Monday, February 14, 2011

Long Time Gone

 I was out watching the sun set last evening, enjoying the barking of Canada Geese as they circled and landed at a nearby pond on Hemple. After the sky extinguished itself and the air began again to grow cold and dark, I walked back to the house.
 High overhead the moon shone brilliantly. I looked up at it from beneath the flagpole, thought of how long it had been since the first lunar landing: 15,183 days. How could those 41 and a half years have passed so quickly?


 Think back to those six missions - Apollo 11 through Apollo 17 (minus Apollo 13 which did not land) - and the dozen men who walked there. Those were the days of living science! I cannot remember a more exciting time. After the first moon landing, I drove to Wapakoneta, Ohio to help welcome Neil Armstrong home. It was a magic day, listening to the first man on the moon speak to us.
 Why have we not gone back since 1972? Why, for that matter, have we not gone anywhere?

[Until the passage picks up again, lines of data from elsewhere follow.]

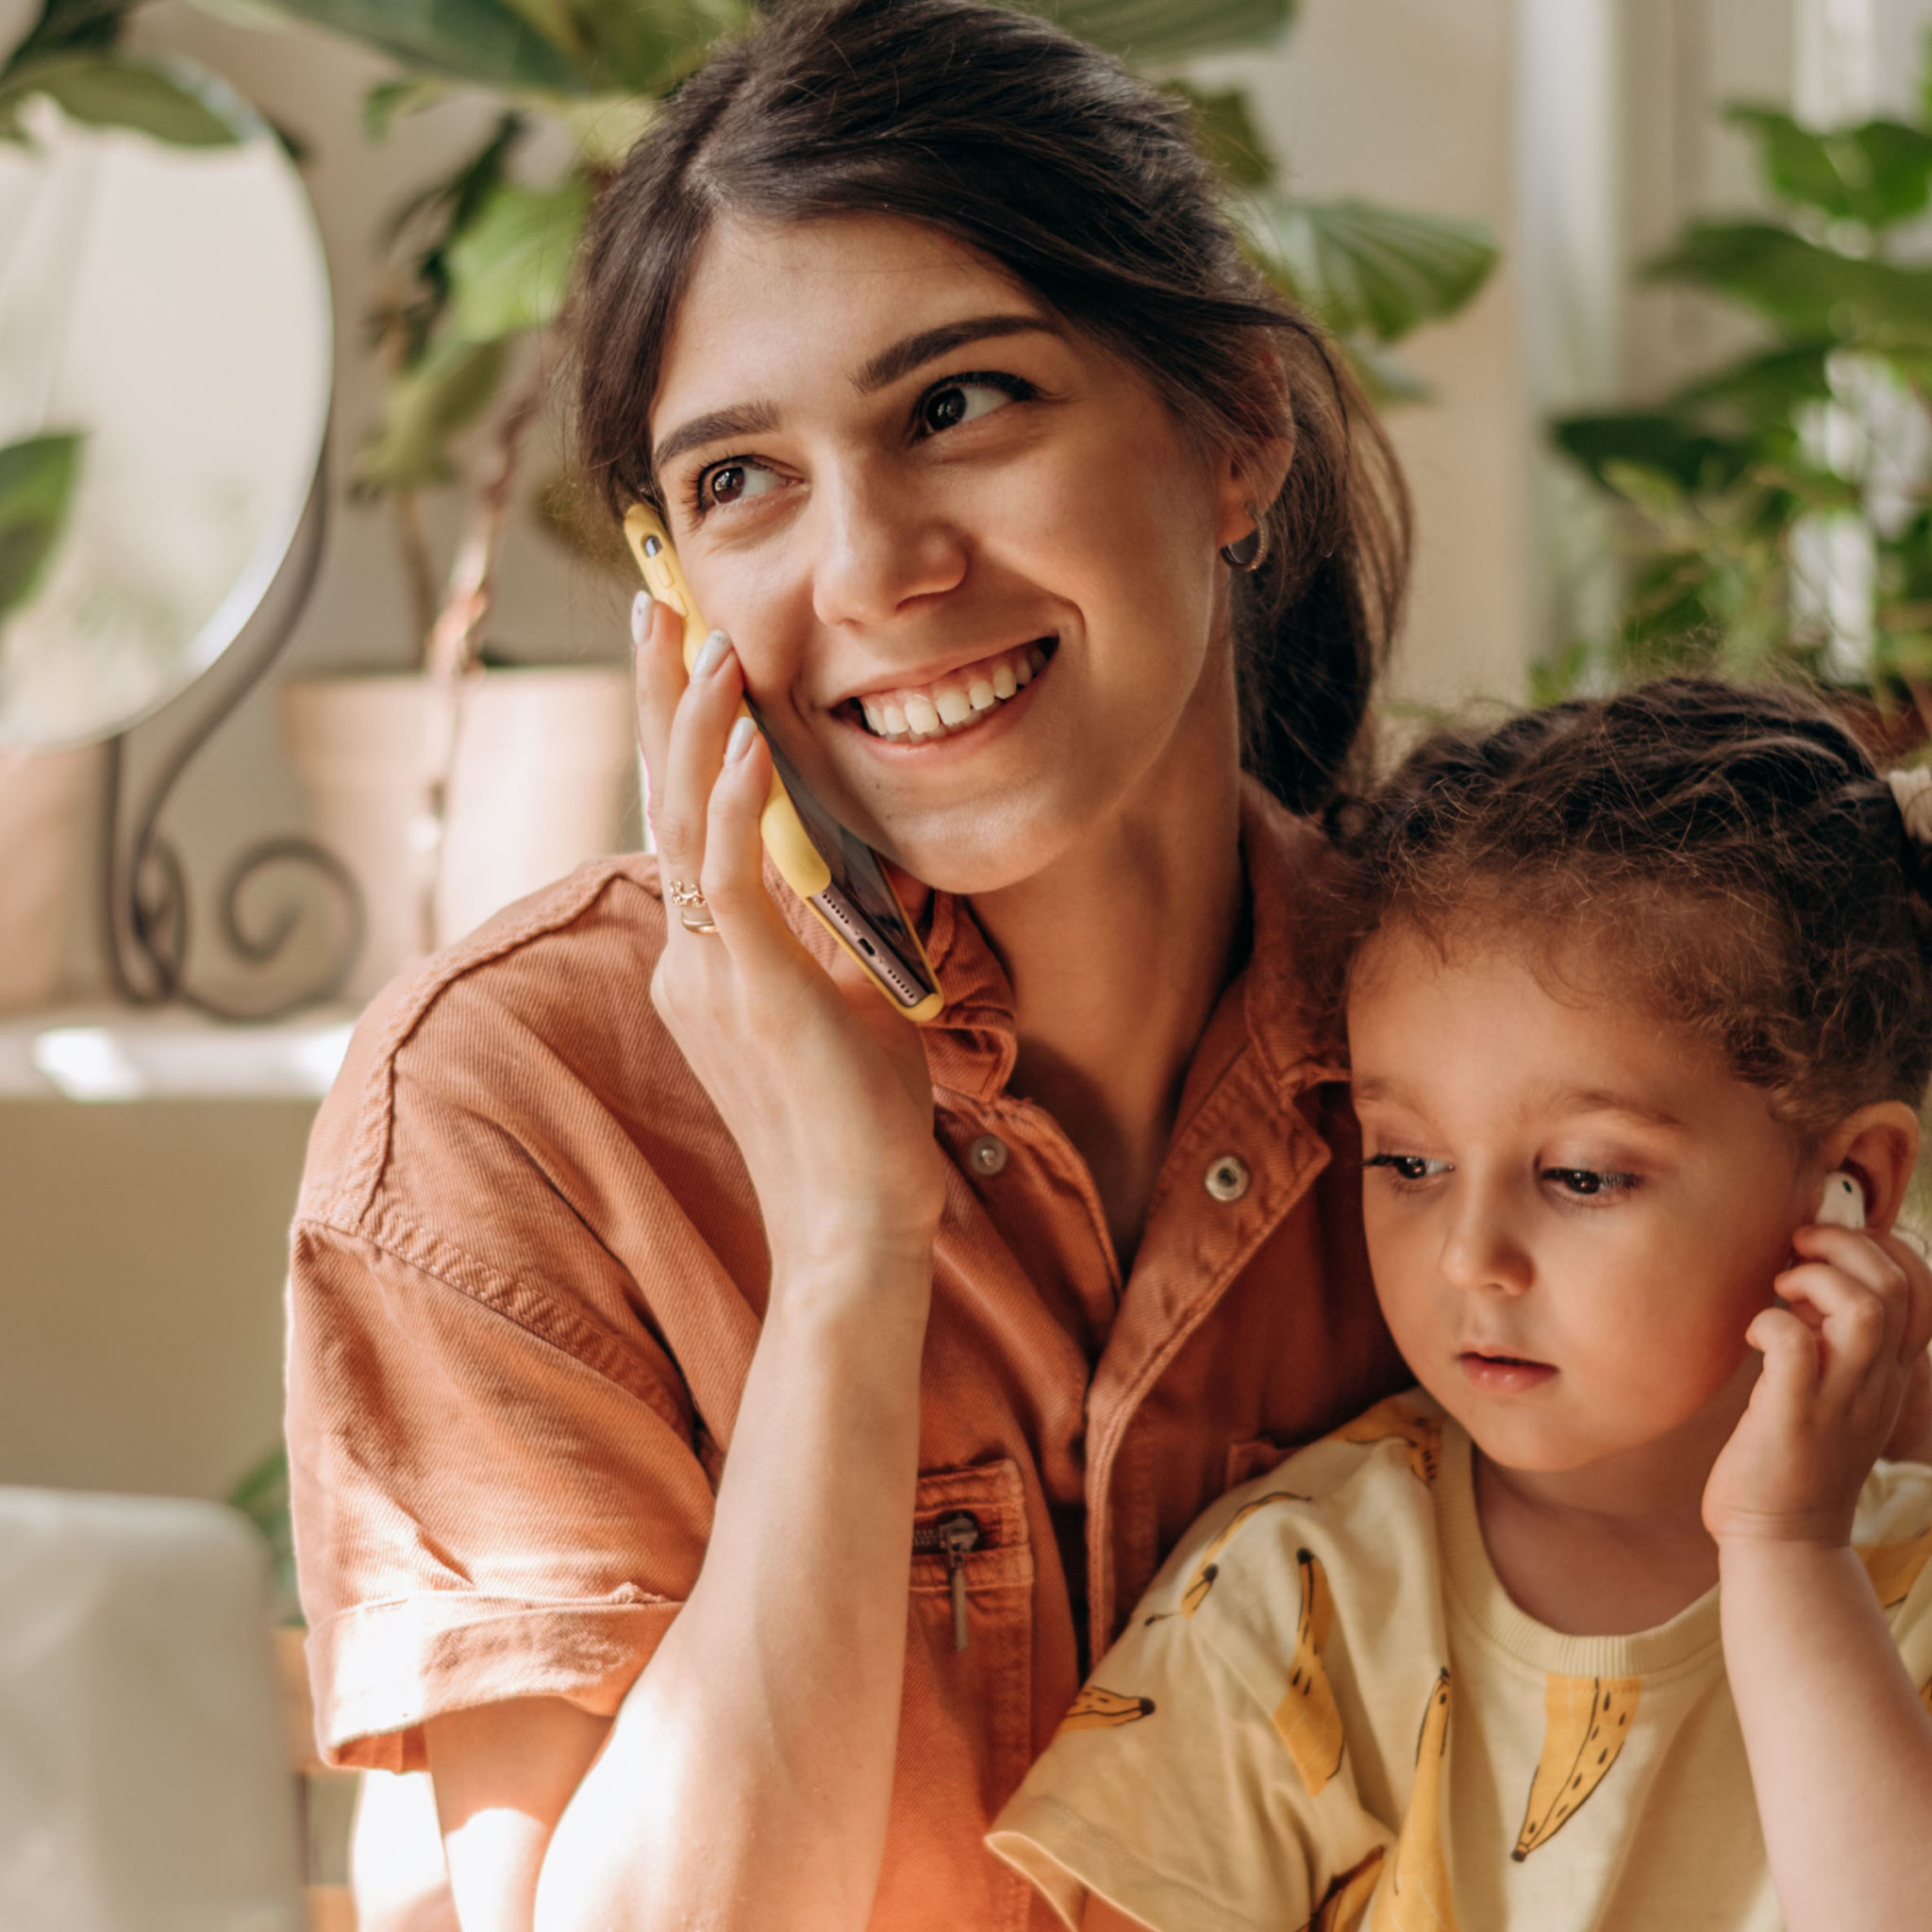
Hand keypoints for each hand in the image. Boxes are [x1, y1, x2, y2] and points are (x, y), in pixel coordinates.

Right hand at [633, 593, 945, 1286]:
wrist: (853, 1225)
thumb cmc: (856, 1123)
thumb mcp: (842, 1004)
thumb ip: (826, 935)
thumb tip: (849, 871)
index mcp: (709, 957)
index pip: (685, 821)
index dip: (680, 733)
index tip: (690, 652)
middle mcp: (691, 957)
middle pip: (659, 799)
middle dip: (657, 697)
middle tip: (655, 602)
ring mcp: (710, 975)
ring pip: (681, 823)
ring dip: (691, 724)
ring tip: (706, 638)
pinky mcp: (750, 994)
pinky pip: (729, 879)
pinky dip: (737, 803)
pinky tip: (749, 739)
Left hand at [1704, 1226, 1931, 1547]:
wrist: (1782, 1539)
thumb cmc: (1793, 1455)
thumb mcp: (1834, 1389)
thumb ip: (1834, 1339)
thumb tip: (1810, 1275)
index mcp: (1887, 1373)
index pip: (1924, 1291)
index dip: (1886, 1248)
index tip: (1833, 1249)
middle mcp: (1876, 1383)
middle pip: (1897, 1287)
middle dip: (1846, 1244)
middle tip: (1797, 1249)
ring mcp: (1840, 1400)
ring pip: (1865, 1310)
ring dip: (1816, 1279)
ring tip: (1781, 1289)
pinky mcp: (1793, 1417)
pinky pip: (1795, 1347)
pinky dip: (1770, 1322)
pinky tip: (1752, 1333)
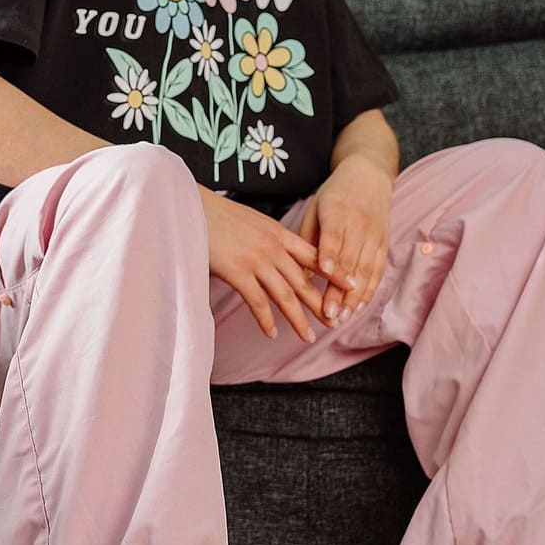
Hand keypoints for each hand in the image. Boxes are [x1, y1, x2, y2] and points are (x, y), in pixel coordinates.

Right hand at [201, 190, 329, 342]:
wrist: (192, 207)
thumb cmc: (218, 215)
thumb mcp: (253, 223)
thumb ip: (269, 240)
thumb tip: (280, 256)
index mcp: (279, 234)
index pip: (315, 256)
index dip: (335, 272)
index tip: (352, 285)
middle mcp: (273, 248)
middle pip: (304, 281)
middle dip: (322, 304)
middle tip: (336, 321)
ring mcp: (256, 260)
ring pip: (285, 295)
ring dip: (298, 320)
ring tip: (310, 337)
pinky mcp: (237, 272)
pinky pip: (257, 302)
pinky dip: (266, 320)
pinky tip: (272, 334)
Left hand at [295, 155, 392, 324]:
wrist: (369, 176)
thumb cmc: (334, 195)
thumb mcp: (315, 209)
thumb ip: (307, 239)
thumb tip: (297, 273)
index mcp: (337, 211)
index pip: (334, 236)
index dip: (331, 255)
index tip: (325, 274)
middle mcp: (359, 224)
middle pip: (350, 261)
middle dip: (339, 290)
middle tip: (328, 314)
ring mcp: (374, 235)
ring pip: (365, 270)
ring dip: (354, 297)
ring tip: (341, 318)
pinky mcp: (384, 244)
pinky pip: (377, 271)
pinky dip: (369, 291)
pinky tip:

 Walking by the barn, I looked through the branches of the sycamore, full of fruit, and watched as the moon's light threaded through the bare branches. It will not be full until Saturday, but already the moon is painting shadows on the ground each evening. I can see the branches overhead without walking outside.
 Later, at 8:14 p.m., I'm back outside, setting my camera up on a tripod, using the garage as a windbreak. It is a pleasant spot: sheltered and private and yet open to the whole sky overhead,. The moon, soft beneath slight clouds, is so bright that I cannot look at it without losing some of my night vision. I snap a few shots and step back into the kitchen, still not particularly cold.
 Though it was a dozen Americans who set foot on the moon, I worry that, four decades later, we could not do it again. It is a marvel that it happened at all. My grandfather, who died in 1970, said he was a member of a generation that saw more change in their lifetimes than any other ever had before or would since. I think he was right. From the horse to the moon, all sandwiched between birth and death.
 Each time the moon rises it reminds me of what we have done, suggests what we might do again. Dreams die hard.